Originally developed to enable storage vendors to test their offerings, Load DynamiX said it is now being embraced by IT organizations that need to address I/O storage bottlenecks across block, file, and object-based storage systems.

Michael Vizard

May 22, 2015

2 Min Read
Load DynamiX Extends Storage Testing Reach
A sample of Load DynamiX results.

There’s no doubt that from a storage perspective cloud computing introduces a lot of additional complexity into the data center environment. To help IT organizations better understand the nuances of cloud storage, Load DynamiX, a provider of a storage I/O testing platform, has added the ability to run tests against NFSv4.1, CEPH, Amazon S3, and OpenStack Swift cloud storage along with support for Fiber Channel over Ethernet (FCoE).

Len Rosenthal, vice president of marketing for Load Dynamix, says more often than not most IT organizations wind up over provisioning storage because they don’t have a lot of visibility into actual I/O performance inside their data center environments.

“Storage today on average makes up 40 percent of the IT budget,” says Rosenthal. “We enable organizations to cut costs by simulating storage I/O performance against production data.”

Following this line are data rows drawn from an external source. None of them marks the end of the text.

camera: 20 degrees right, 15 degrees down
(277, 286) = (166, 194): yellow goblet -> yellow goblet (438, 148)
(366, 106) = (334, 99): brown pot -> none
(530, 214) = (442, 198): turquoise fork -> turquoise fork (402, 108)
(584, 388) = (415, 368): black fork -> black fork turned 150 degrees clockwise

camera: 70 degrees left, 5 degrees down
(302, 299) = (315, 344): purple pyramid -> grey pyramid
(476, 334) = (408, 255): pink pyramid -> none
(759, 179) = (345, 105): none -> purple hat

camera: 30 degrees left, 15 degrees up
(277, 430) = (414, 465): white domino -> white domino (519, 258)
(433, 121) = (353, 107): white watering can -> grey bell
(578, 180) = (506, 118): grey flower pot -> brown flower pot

The Load DynamiX platform consists of a dedicated appliance to run the test and the modules needed to create them. Priced starting at $100,000, Rosenthal says the Load DynamiX platform is designed to take a lot of the trial and error now associated with deploying storage systems, with an eye towards reducing the amount of physical space needed for storage systems inside the data center.

In terms of OpenStack Support, Load DynamiX currently supports both the Swift and Cinder storage protocols. Later this year, Load DynamiX will add support for the Manila file-based protocol once it is finalized by the OpenStack community.

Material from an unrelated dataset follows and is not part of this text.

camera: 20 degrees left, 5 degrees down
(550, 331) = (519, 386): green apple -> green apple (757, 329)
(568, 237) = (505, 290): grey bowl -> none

Originally developed to enable storage vendors to test their offerings, Rosenthal says Load DynamiX is now being embraced by IT organizations that need to address I/O storage bottlenecks across block, file, and object-based storage systems.

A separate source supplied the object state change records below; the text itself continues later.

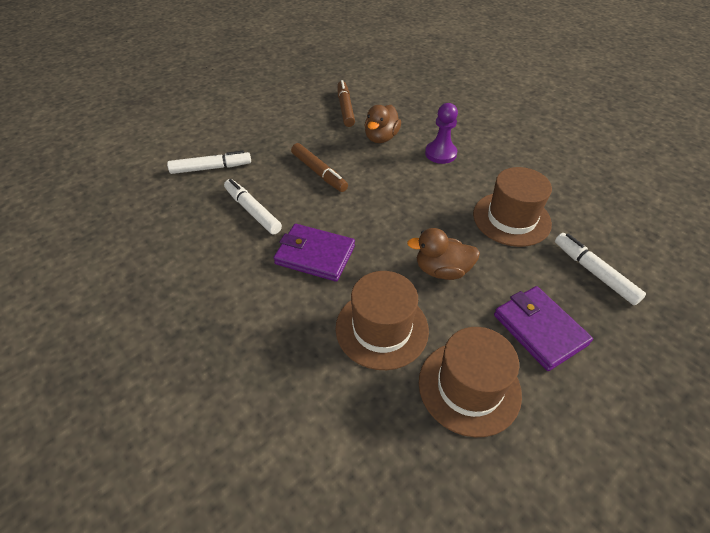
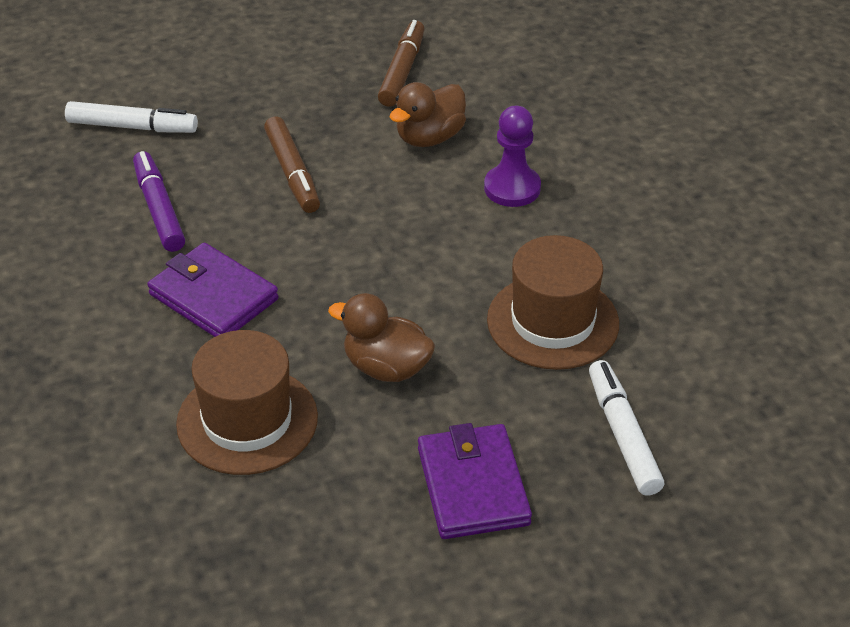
camera: 20 degrees right, 5 degrees down
(252, 211) = (159, 209): white marker -> purple marker
(469, 387) = (318, 525): brown hat -> none

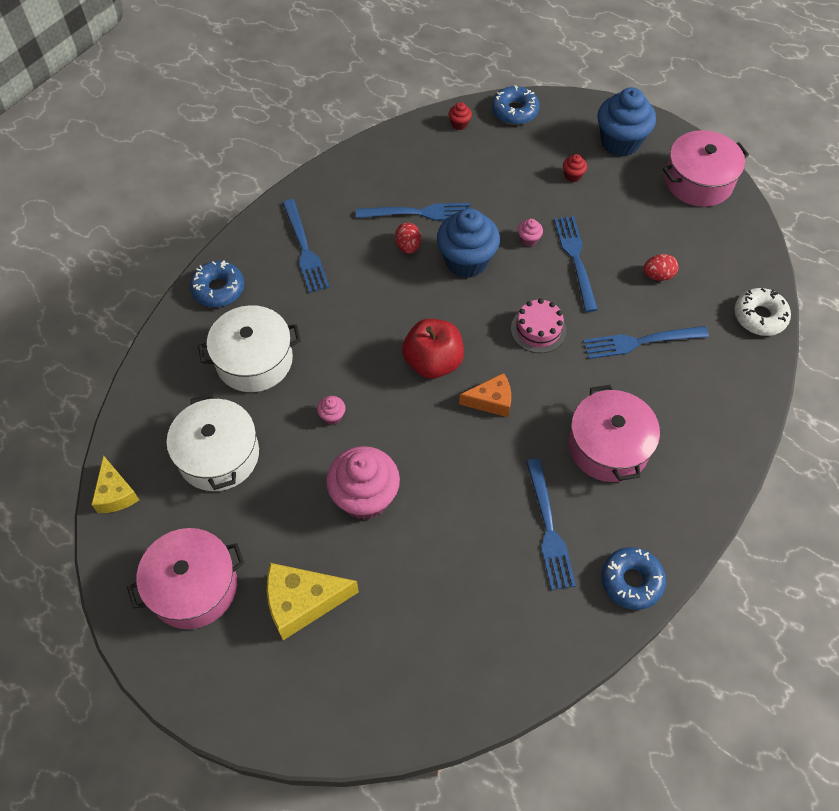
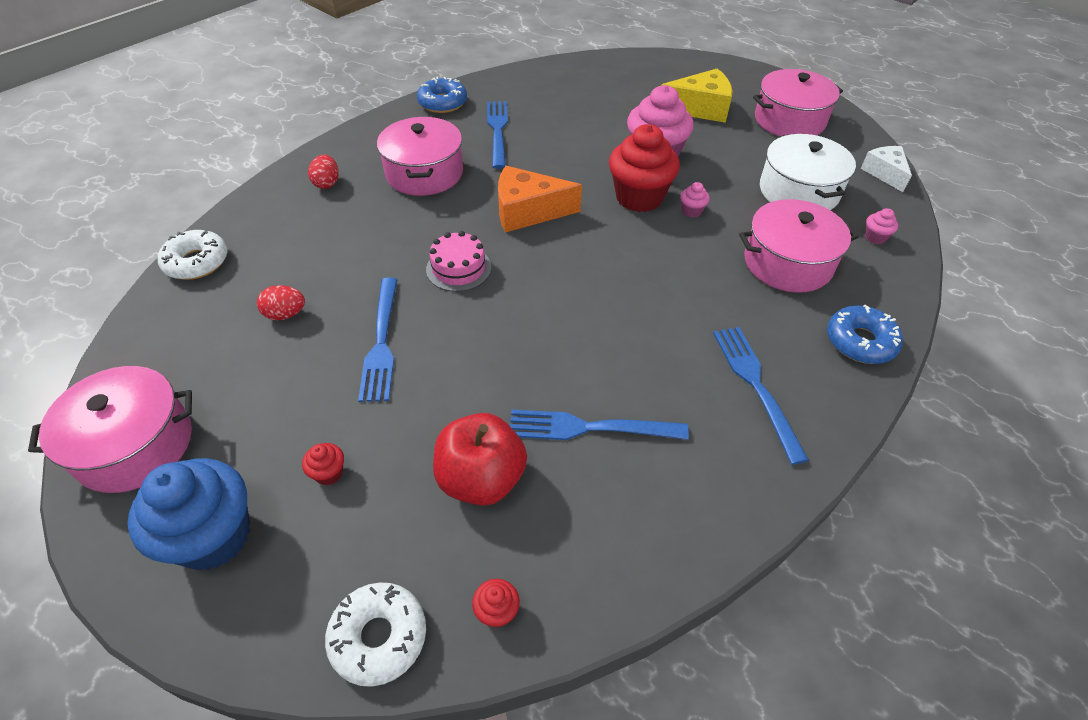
camera: 175 degrees left, 10 degrees down
(116, 493) = (884, 173): yellow cheese -> white cheese
(254, 360) = (787, 263): white pot -> pink pot
(383, 430) = (639, 197): none -> red cupcake
(408, 246) = (608, 378): red egg -> red egg (327, 183)
(433, 362) = (585, 247): red apple -> red apple (481, 479)
(466, 261) = (529, 351): blue cupcake -> none
(491, 401) = (527, 211): orange cheese -> orange cheese, size x1.55
(514, 111) = (379, 637): blue donut -> white donut
(528, 240) = (436, 373): pink cupcake -> pink cupcake (875, 237)
(640, 342) = (349, 248): blue fork -> none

To simplify that process in complex data center environment, Load DynamiX in this release is also making available a Composite Workload Editor facility that can be used to create multi-threaded I/O patterns across multi-tiered storage infrastructure and access protocols.

While vendors generally rate their storage systems in terms of maximum throughput, the number of IOPs a storage system can support tends to vary widely by application environment. Making things more challenging is that in the era of software-defined storage, many IT organizations have started to embrace white box storage systems that can be configured with any number of solid-state and magnetic storage systems.

Optimizing and then validating each storage system configuration across any number of types of application workloads represents a major investment in both time and money that most IT organizations would probably prefer to be able to apply somewhere else.